Question regarding Parallel Inputter - problem with evaluation

Hi… I am working with a model that takes two parallel inputs, word and its tag in tow separate files. I am using onmt ParallelInputter architecture for this purpose.

  • The word vocabulary size has been set to 100,000 using build-vocab.

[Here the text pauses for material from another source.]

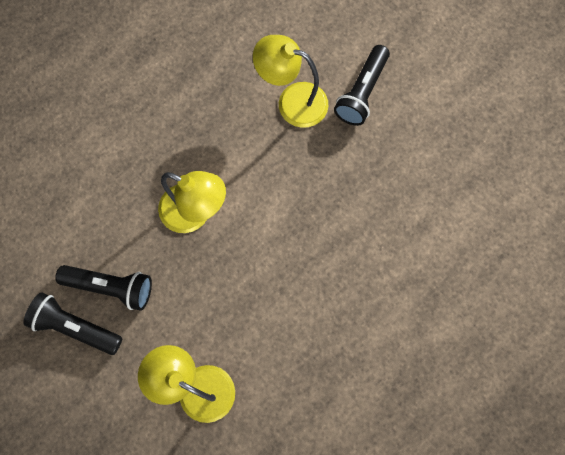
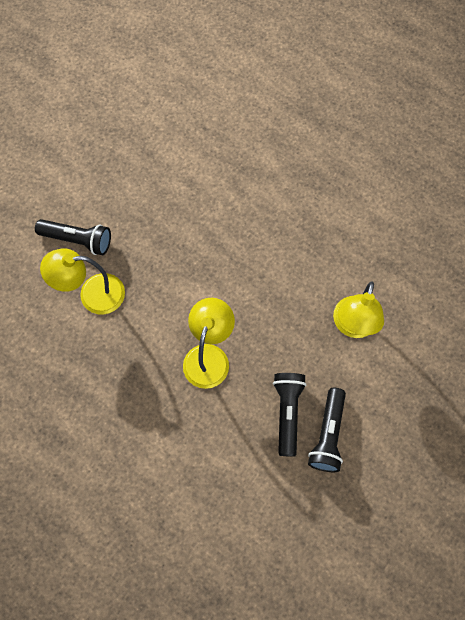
camera: 100 degrees left, 5 degrees down
(292, 101) = (92, 294): yellow lamp -> yellow lamp turned 75 degrees clockwise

  • The tag vocabulary size is 26.

  • Training batch size is 24 and evaluation batch size is 32.

Here is my config file:

model_dir: /content/gdrive/My Drive/opennmtmulti
data:
  train_features_file: 
    - '/content/gdrive/My Drive/opennmtmulti/kantrainsentences.txt'
    - '/content/gdrive/My Drive/opennmtmulti/kantraintagset.txt'
  train_labels_file: '/content/gdrive/My Drive/opennmtmulti/teltrain.txt'
  eval_features_file: 
    - '/content/gdrive/My Drive/opennmtmulti/kanvalsentences.txt'
    - '/content/gdrive/My Drive/opennmtmulti/kanvaltagset.txt'
  eval_labels_file: '/content/gdrive/My Drive/opennmtmulti/telval.txt'
  source_1_vocabulary: '/content/gdrive/My Drive/opennmtmulti/kanvocab2.txt'
  source_2_vocabulary: '/content/gdrive/My Drive/opennmtmulti/tagvocab.txt'
  target_vocabulary: '/content/gdrive/My Drive/opennmtmulti/telvocab2.txt'
params:
  optimizer: Adam
  learning_rate: 0.001
train:
  sample_buffer_size: 50000
  batch_size: 24
  train_steps: 500000

And the following is my model description file:

import tensorflow as tf
import opennmt as onmt
import tensorflow_addons as tfa

def model():
  return onmt.models.SequenceToSequence(
       source_inputter=onmt.inputters.ParallelInputter([
	   onmt.inputters.WordEmbedder(
              embedding_size=512),
          onmt.inputters.WordEmbedder(
              embedding_size=16)],
			  reducer=onmt.layers.ConcatReducer()),
      target_inputter=onmt.inputters.WordEmbedder(
          embedding_size=512),
      encoder=onmt.encoders.SelfAttentionEncoder(
          num_layers=4,
          num_units=512,
          dropout=0.3),
      decoder=onmt.decoders.AttentionalRNNDecoder(
          num_layers=4,
          num_units=512,
          attention_mechanism_class=tfa.seq2seq.LuongAttention,
          dropout=0.3))

My problem is that the training runs without errors for the first 5000 steps. After the checkpoint has been saved and trying to evaluate on the validation set, I am getting the following error:

tensorflow.python.framework.errors_impl.InvalidArgumentError: 2 root error(s) found.
(0) Invalid argument: ConcatOp : Dimensions of inputs should match: shape[0] = [32,26,512] vs. shape[1] = [32,23,16]
[[node sequence_to_sequence_1/parallel_inputter_1/concat (defined at /lib/python3.6/dist-packages/opennmt/layers/reducer.py:156) ]]
[[sequence_to_sequence_1/while/LoopCond/_197/_164]]
(1) Invalid argument: ConcatOp : Dimensions of inputs should match: shape[0] = [32,26,512] vs. shape[1] = [32,23,16]
[[node sequence_to_sequence_1/parallel_inputter_1/concat (defined at /lib/python3.6/dist-packages/opennmt/layers/reducer.py:156) ]]

I gather that the embedding size is not what is expected by the program here, but not sure of where to change. Can different features have different sized embeddings in ParallelInputter? Where am I going wrong? What does 23 in this shape[1] tensor refer to? Please help me.

26 and 23 refer to the sequence lengths, so it seems that at least one line in your files has more words than tags. You should check that your word and tag files are correctly aligned.

I will check. How about the discrepancy between 512 and 16? Where do I need to take care of this?

That’s not an issue because this is the dimension where the embeddings are concatenated. The output dimension will be 512+16=528.

Thank you for the prompt help. I think I fixed the problem.